Теперь мне не составило никакого обонятельного труда определить, кто до меня с утра побывал в нашем коммунальном клозете. Вывод: все, кроме “гадюки” Тамары Павловны, барыни, которая еще почивает. Здесь запахи жильцов как бы отторгали друг друга и подолгу не смешивались. У каждого был свой слой воздуха. Дед Борис — вонь затхлой и проросшей луковицы; Горкин — спиртуозно-уксусный выхлоп грубого кишечника; моя жена — у нее все родное: кошечки или младенца. Жена справедливо брезговала общим стульчаком, и на гвозде висел ее персональный, обтянутый мною для теплоты дерматином, что, естественно, вызывало приступы классовой ненависти у соседей. Я, правда, допускаю, что стульчаком мог воспользоваться любой из них. В связи с этим Татьянин стульчак где-то в страшном подсознании становился уязвимым для ревности. Вчера Тамара Павловна в добродушном подпитии заявила, что нисколько не осуждает Татьяну, отгородившуюся от общества. Понимая всю прелесть насущной гигиены, заведет тоже свой, пардон, престол. Ха-ха. Горкин по этому поводу сказал что-то ужасно и фантастически непристойное. Слава богу, сегодня я опередил гадюку: ее вонь несравненна и взыскующа, просто зажимай нос. Громокипящий, кислотный смрад. Никогда бы не подумал, что претенциозные, кокетливые, молодящиеся, мстительные, довольные собой женщины так тошнотворно пахнут в сортирах.
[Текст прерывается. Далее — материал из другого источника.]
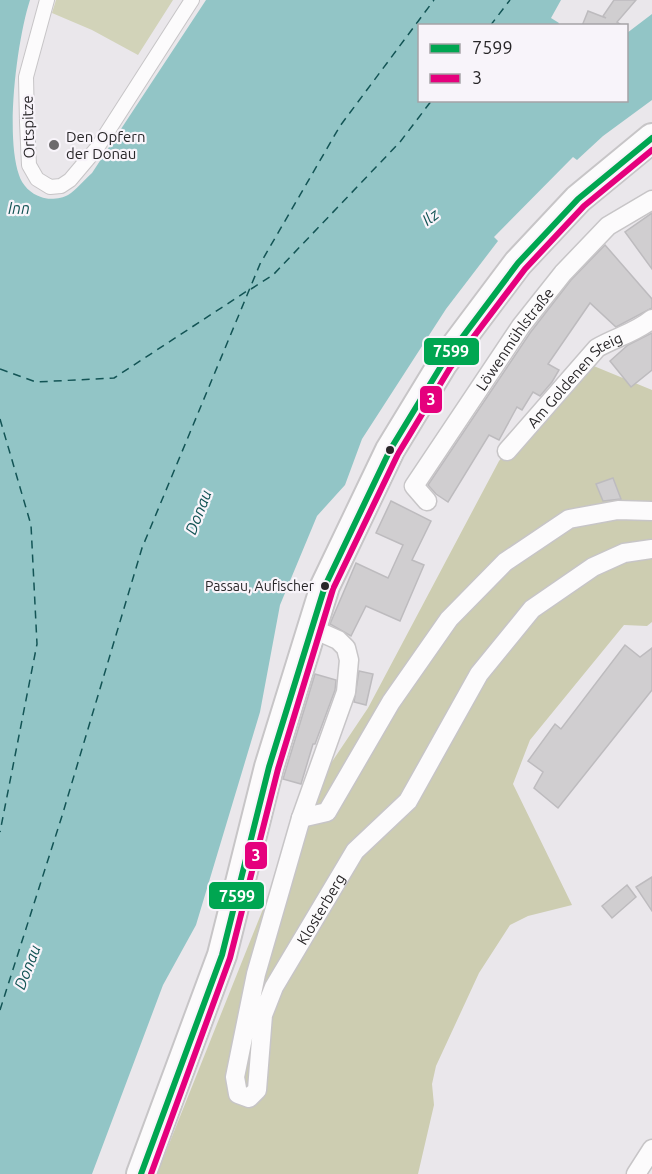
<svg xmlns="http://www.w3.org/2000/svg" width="652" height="1174" viewBox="0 0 652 1174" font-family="Ubuntu,sans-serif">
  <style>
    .green { fill: #d2d3b9 }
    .forest { fill: #cdcdb1 }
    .water { fill: #92c5c6 }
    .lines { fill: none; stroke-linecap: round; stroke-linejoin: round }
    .ferry { stroke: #135455; stroke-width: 1.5; stroke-dasharray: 8 6; stroke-linecap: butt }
    .building { fill: #d0ced0; stroke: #bdbbbe; stroke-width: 1.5 }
    .pedestrian-casing { stroke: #c7c5c7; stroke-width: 16 }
    .minor-casing { stroke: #c7c5c7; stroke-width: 21 }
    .primary-casing { stroke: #c7c5c7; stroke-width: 32 }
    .pedestrian { stroke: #fcfbfc; stroke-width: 14 }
    .minor { stroke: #fcfbfc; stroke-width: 18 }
    .primary { stroke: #fcfbfc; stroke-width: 28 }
    .bus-1-casing { stroke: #f8f4fa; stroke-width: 10 }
    .bus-2-casing { stroke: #f8f4fa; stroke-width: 10 }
    .bus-1 { stroke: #00a651; stroke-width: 6 }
    .bus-2 { stroke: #e5007d; stroke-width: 6 }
    .poi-dot { fill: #6c6a6c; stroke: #f8f4fa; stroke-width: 2 }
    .bus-dot { fill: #282628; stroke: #f8f4fa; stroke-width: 2 }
    .labels { text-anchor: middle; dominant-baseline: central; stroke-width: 4.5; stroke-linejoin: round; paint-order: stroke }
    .bus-label { font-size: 14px; fill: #282628; stroke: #f8f4fa; text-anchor: end }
    .street-label { font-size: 15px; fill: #282628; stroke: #f8f4fa }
    .poi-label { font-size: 15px; fill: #282628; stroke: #f8f4fa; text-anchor: start }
    .water-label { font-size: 16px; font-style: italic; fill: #135455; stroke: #f8f4fa }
    .line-badge { stroke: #f8f4fa; stroke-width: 2 }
    .badge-label { font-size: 16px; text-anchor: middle; font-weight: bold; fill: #fff }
  </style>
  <rect width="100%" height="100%" fill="#eae7eb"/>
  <path class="green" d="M56,0h117l-35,55 -46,-25 -40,-17z"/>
  <path class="forest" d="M584,362l68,28v232l-5,4 -23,-1 -94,115 -17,44 59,121 -44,11 -18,9 -31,48 -43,93 -4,18 2,21 -16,69h-261l150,-375 61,-91 131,-247z"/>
  <path class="water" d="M0,0h30c-13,40 -25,135 -11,175 3,10 12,19 22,22 6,3 21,2 27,-2 8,-5 16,-15 24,-22l114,-173h355l-10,18 8,5 -1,2 -138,1v74h206l1,-67 25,-19v86l-49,36 -26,24 -4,-3 -79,80 4,4 -52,68 -84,130 -17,46 -28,31 -37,89 -20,107 -64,213 -33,60 -71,189h-92z"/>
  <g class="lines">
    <path class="ferry" d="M490,26l20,-26
      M251,289l22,-14 127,-133 32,-42
      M0,369l36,13 78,-4 133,-87
      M0,419l31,106 6,119 -37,188
      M0,1010l62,-194 80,-268 118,-284 80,-138 94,-126"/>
  </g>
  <path class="building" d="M614,0h22l-19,22 6,4h-41l6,-15 18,7 -3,-2z
    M652,213v56l-27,-37z
    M605,245l47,54v9l-36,19 -26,-24 -42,61 11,6 -7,12 -12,14 -7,-4 -11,18 -5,-3 -18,33 -10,-5 -41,67 -12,-8 -8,-9 102,-152 41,-53z
    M652,333v37l-21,17 -21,-26 18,-16z
    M613,478l8,21 -18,2 -7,-17z
    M391,501l40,20 -19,39 12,5 -24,56 -34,-15 -15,30 -21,-12 26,-61 32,15 15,-33 -27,-12z
    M625,645l15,12 12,-9v42l-94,118 -24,-20 9,-16 -15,-11 27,-37 6,5z
    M359,671l14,3 -7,31 -12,-3z
    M315,674l21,6 -1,10 -20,54h-2l-12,40 -18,-5z
    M652,877v34l-16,-24z
    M627,885l9,12 -24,21 -10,-12z"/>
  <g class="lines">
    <defs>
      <path id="pedestrian" d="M47,0l-21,77 1,45 2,43 8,14 13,8 11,-1 9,-6 27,-32 95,-148"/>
      <g id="minor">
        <path id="s1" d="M507,451l90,-103c19,-11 38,-15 55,-29"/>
        <path id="s2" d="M427,501l-13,-15 107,-160 42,-53 45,-47 44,-26"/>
        <path id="s3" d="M311,628l27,12 8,8 3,12 -3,32 -45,126 -45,156 -21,103 3,17 11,4 8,-8 6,-75 11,-28 81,-136 53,-50 71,-127 53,-65 61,-42 31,-14 28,-4"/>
        <path d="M301,818l26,-6 64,-110 58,-83 56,-57 64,-43 49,-9 34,1"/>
        <path d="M636,1174l16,-25"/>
      </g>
      <path id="primary" d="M141,1174l81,-219 47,-188 56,-181 65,-136 53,-87 75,-100 60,-64 74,-61"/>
    </defs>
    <use href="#pedestrian" class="pedestrian-casing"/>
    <use href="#minor" class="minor-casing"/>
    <use href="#primary" class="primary-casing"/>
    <use href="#pedestrian" class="pedestrian"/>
    <use href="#minor" class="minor"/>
    <use href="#primary" class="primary"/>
    <defs>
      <path id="bus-1" d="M141,1174l81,-219 47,-188 56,-181 65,-136 53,-87 75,-100 60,-64 74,-61"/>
      <path id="bus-2" d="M151,1174l79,-216 48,-189 55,-180 65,-135 52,-86 75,-99 59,-63 68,-56"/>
    </defs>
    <use href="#bus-1" class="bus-1-casing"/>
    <use href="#bus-2" class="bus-2-casing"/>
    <use href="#bus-1" class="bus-1"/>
    <use href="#bus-2" class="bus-2"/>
  </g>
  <circle class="poi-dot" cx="54" cy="145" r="6"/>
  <g class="bus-dot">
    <circle cx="390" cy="450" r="5"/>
    <circle cx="325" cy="586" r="5"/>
  </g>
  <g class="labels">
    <g class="bus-label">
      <text x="314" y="586">Passau, Aufischer</text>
    </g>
    <g class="street-label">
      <text transform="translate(28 127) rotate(-92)">Ortspitze</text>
      <text stroke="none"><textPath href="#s2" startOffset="198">Löwenmühlstraße</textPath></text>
      <text stroke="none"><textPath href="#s1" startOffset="99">Am Goldenen Steig</textPath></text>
      <text stroke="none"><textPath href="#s3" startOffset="723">Klosterberg</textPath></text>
    </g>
    <g class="poi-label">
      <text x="66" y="136">Den Opfern<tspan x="66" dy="17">der Donau</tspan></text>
    </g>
    <g class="water-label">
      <text x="19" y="208">Inn</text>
      <text transform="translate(430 217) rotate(-37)">Ilz</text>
      <text transform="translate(198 512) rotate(-69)">Donau</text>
      <text transform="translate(27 967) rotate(-69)">Donau</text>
    </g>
  </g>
  <g class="line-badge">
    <rect x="423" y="337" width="57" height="29" rx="6" fill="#00a651"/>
    <rect x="419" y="385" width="24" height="29" rx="6" fill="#e5007d"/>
    <rect x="244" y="841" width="24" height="29" rx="6" fill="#e5007d"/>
    <rect x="208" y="881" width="57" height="29" rx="6" fill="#00a651"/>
  </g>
  <g class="badge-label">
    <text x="451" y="357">7599</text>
    <text x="431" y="405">3</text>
    <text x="256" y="861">3</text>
    <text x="237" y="902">7599</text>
  </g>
  <rect x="418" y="24" width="210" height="78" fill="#f8f4fa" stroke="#a5a2a6" stroke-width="1.5"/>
  <rect x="430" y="44" width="30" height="9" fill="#00a651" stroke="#a5a2a6" stroke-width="1.5"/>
  <text x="472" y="54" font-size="18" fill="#282628">7599</text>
  <rect x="430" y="74" width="30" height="9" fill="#e5007d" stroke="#a5a2a6" stroke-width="1.5"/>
  <text x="472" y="84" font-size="18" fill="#282628">3</text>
</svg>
Осталось выяснить, каков дух у меня.
Вот что я предполагал обессмертить, т.е. места, где кучкуются, вероятно, самые честные, мученические, экстрактные отходы человечества: прель под мышками, лучезарные миазмы, урчание труб, все лады чревовещания, дохлый запах мочалок, неприструненно кружащие мысли. Сидя на унитазе, я старался скрадывать рев организма, так как стены были тонкими. Тамара Павловна тоже жутко пунцовела, когда выходила из туалета и натыкалась в коридоре на невольных слушателей своей тайной жизни. Кто не имел на этот счет предрассудков, так это Горкин и моя Татьяна (первый громко испражнялся, кажется, от бесчувствия и цинизма, вторая — от неумения соразмерять звук со слышимостью). Что касается старика Бориса, то он все делал глубокой ночью, а на день испарялся — попрошайничал или приворовывал в городе.
В ванной я чувствовал себя независимее, чем в туалете, тем более в субботу, в наш с Татьяной банный день. Горкин хоть и сожительствовал с “гадюкой”, но мылись они в разные дни, четверг и пятницу, потому что занимали разные комнаты и юридически были чужие люди. Они искоса претендовали и на субботу, в их понимании самый что ни на есть банный день. Когда затрагивалась тема коммунальных приоритетов, парочка задыхалась от социальной несправедливости — как же не все лучшее им: лучшие конфорки на кухне, лучшие вешалки, лучшие углы (учтите, всего по паре), а вот субботу как день омовения захватили какие-то недоделанные молодожены. Обидно. Как бы в пику (а не из распутства), они залезали в ванну вдвоем и в четверг, и в пятницу, но старались делать это полуконспиративно, почему-то оценивая свои отношения в глазах других как предосудительные. Бориса они давно растоптали и фактически изгнали из квартиры. Трудно сказать, за кого они принимают нас, когда так славно плескаются, постанывают, похохатывают, с минутным интервалом выпархивают из ванной, а еще через минуту “ненароком” встречаются, одинаково распаренные: “Ба, Тамара Павловна, разве вы дома?” — “Кхи-кхи, а вы, Александр Петрович?”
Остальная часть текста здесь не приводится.